TASK PROMPT:
Which lines of the listing below contain the word "approximately"? Return them.

RAW DATA:

-*-

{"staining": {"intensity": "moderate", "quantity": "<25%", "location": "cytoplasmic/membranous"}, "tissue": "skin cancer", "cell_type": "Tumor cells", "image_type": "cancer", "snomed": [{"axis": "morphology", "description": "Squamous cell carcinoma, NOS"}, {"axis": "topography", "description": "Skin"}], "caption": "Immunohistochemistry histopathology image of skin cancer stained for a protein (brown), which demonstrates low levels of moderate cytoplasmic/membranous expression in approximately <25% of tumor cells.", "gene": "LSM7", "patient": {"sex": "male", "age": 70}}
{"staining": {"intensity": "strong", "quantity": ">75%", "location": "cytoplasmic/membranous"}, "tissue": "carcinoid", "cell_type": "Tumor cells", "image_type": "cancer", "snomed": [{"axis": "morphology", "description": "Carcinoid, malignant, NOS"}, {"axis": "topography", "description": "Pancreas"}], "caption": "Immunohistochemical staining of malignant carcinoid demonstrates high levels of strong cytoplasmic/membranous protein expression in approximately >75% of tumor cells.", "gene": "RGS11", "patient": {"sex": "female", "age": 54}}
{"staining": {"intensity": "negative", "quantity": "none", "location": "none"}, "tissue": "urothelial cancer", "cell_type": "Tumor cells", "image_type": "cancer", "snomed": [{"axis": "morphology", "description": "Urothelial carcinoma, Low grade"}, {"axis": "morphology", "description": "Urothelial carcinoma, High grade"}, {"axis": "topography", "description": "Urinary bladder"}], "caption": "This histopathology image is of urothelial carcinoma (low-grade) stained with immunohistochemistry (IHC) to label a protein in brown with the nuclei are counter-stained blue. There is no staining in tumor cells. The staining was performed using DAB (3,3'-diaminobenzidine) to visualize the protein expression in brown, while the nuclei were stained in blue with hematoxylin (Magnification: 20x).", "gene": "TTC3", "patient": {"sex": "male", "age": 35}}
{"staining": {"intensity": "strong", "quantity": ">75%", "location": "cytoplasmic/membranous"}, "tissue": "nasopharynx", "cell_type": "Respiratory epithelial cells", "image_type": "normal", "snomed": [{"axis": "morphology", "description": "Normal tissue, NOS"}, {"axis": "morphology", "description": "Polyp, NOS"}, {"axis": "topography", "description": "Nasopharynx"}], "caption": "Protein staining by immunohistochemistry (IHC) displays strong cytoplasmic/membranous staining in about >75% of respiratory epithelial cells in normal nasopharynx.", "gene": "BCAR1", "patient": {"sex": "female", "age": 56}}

-*-

SOLUTION TO THIS TASK:
{"staining": {"intensity": "moderate", "quantity": "<25%", "location": "cytoplasmic/membranous"}, "tissue": "skin cancer", "cell_type": "Tumor cells", "image_type": "cancer", "snomed": [{"axis": "morphology", "description": "Squamous cell carcinoma, NOS"}, {"axis": "topography", "description": "Skin"}], "caption": "Immunohistochemistry histopathology image of skin cancer stained for a protein (brown), which demonstrates low levels of moderate cytoplasmic/membranous expression in approximately <25% of tumor cells.", "gene": "LSM7", "patient": {"sex": "male", "age": 70}}
{"staining": {"intensity": "strong", "quantity": ">75%", "location": "cytoplasmic/membranous"}, "tissue": "carcinoid", "cell_type": "Tumor cells", "image_type": "cancer", "snomed": [{"axis": "morphology", "description": "Carcinoid, malignant, NOS"}, {"axis": "topography", "description": "Pancreas"}], "caption": "Immunohistochemical staining of malignant carcinoid demonstrates high levels of strong cytoplasmic/membranous protein expression in approximately >75% of tumor cells.", "gene": "RGS11", "patient": {"sex": "female", "age": 54}}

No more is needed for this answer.